## EXERCISE AIM
Only the lines from the start of the data through the one containing "это во времена" belong in your answer; return them exactly.

------------------------------------

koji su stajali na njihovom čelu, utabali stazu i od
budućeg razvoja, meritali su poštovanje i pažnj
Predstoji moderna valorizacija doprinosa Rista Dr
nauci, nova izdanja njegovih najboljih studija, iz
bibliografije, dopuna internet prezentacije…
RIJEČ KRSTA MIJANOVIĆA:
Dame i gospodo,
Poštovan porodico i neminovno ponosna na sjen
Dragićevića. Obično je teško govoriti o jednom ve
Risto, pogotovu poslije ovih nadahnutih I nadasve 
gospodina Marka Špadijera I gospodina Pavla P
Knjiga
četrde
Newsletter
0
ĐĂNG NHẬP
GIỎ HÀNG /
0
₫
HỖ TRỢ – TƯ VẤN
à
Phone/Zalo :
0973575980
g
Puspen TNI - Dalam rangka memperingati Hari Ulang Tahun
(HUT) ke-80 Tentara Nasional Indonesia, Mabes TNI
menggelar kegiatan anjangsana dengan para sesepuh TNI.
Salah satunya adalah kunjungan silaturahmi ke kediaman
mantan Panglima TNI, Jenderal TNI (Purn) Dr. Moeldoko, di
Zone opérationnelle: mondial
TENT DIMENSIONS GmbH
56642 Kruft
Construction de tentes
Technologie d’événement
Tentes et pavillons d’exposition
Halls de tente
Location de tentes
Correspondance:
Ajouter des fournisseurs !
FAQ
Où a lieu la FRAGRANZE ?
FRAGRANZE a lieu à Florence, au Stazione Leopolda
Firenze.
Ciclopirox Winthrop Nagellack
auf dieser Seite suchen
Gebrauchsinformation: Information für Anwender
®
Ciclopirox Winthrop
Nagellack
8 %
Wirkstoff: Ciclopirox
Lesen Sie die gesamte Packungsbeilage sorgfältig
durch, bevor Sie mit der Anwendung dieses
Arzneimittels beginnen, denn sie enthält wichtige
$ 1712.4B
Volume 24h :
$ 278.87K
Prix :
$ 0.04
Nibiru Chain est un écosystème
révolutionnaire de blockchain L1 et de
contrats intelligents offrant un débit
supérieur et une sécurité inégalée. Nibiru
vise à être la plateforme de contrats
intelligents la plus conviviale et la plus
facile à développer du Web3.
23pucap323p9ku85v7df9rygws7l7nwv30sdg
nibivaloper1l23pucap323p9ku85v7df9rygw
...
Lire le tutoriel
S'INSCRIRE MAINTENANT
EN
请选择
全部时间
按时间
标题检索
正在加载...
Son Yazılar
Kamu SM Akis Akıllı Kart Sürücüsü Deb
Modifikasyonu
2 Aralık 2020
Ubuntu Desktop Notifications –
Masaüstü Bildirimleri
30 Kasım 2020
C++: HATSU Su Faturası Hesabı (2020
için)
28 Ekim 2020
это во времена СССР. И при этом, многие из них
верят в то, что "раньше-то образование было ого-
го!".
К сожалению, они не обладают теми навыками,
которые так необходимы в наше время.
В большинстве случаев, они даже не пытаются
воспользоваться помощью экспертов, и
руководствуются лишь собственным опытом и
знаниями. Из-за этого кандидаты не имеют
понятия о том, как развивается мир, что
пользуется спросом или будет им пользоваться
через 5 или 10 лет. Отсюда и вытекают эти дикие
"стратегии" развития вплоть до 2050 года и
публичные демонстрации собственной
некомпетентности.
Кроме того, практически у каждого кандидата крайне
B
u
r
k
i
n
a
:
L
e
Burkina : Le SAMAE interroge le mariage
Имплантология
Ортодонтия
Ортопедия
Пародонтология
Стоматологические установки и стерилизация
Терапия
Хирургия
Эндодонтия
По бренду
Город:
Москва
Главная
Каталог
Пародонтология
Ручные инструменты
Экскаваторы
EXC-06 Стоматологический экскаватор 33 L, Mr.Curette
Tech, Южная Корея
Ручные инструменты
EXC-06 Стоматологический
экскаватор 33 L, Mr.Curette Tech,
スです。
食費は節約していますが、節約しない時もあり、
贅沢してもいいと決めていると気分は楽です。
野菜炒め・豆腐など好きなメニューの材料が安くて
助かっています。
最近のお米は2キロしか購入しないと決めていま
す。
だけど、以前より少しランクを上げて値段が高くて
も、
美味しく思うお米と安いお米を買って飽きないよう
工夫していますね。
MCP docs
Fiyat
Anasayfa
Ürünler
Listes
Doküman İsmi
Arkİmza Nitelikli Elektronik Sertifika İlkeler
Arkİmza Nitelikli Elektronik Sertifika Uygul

------------------------------------

## RESULT
koji su stajali na njihovom čelu, utabali stazu i od
budućeg razvoja, meritali su poštovanje i pažnj
Predstoji moderna valorizacija doprinosa Rista Dr
nauci, nova izdanja njegovih najboljih studija, iz
bibliografije, dopuna internet prezentacije…
RIJEČ KRSTA MIJANOVIĆA:
Dame i gospodo,
Poštovan porodico i neminovno ponosna na sjen
Dragićevića. Obično je teško govoriti o jednom ve
Risto, pogotovu poslije ovih nadahnutih I nadasve 
gospodina Marka Špadijera I gospodina Pavla P
Knjiga
četrde
Newsletter
0
ĐĂNG NHẬP
GIỎ HÀNG /
0
₫
HỖ TRỢ – TƯ VẤN
à
Phone/Zalo :
0973575980
g
Puspen TNI - Dalam rangka memperingati Hari Ulang Tahun
(HUT) ke-80 Tentara Nasional Indonesia, Mabes TNI
menggelar kegiatan anjangsana dengan para sesepuh TNI.
Salah satunya adalah kunjungan silaturahmi ke kediaman
mantan Panglima TNI, Jenderal TNI (Purn) Dr. Moeldoko, di
Zone opérationnelle: mondial
TENT DIMENSIONS GmbH
56642 Kruft
Construction de tentes
Technologie d’événement
Tentes et pavillons d’exposition
Halls de tente
Location de tentes
Correspondance:
Ajouter des fournisseurs !
FAQ
Où a lieu la FRAGRANZE ?
FRAGRANZE a lieu à Florence, au Stazione Leopolda
Firenze.
Ciclopirox Winthrop Nagellack
auf dieser Seite suchen
Gebrauchsinformation: Information für Anwender
®
Ciclopirox Winthrop
Nagellack
8 %
Wirkstoff: Ciclopirox
Lesen Sie die gesamte Packungsbeilage sorgfältig
durch, bevor Sie mit der Anwendung dieses
Arzneimittels beginnen, denn sie enthält wichtige
$ 1712.4B
Volume 24h :
$ 278.87K
Prix :
$ 0.04
Nibiru Chain est un écosystème
révolutionnaire de blockchain L1 et de
contrats intelligents offrant un débit
supérieur et une sécurité inégalée. Nibiru
vise à être la plateforme de contrats
intelligents la plus conviviale et la plus
facile à développer du Web3.
23pucap323p9ku85v7df9rygws7l7nwv30sdg
nibivaloper1l23pucap323p9ku85v7df9rygw
...
Lire le tutoriel
S'INSCRIRE MAINTENANT
EN
请选择
全部时间
按时间
标题检索
正在加载...
Son Yazılar
Kamu SM Akis Akıllı Kart Sürücüsü Deb
Modifikasyonu
2 Aralık 2020
Ubuntu Desktop Notifications –
Masaüstü Bildirimleri
30 Kasım 2020
C++: HATSU Su Faturası Hesabı (2020
için)
28 Ekim 2020
это во времена СССР. И при этом, многие из них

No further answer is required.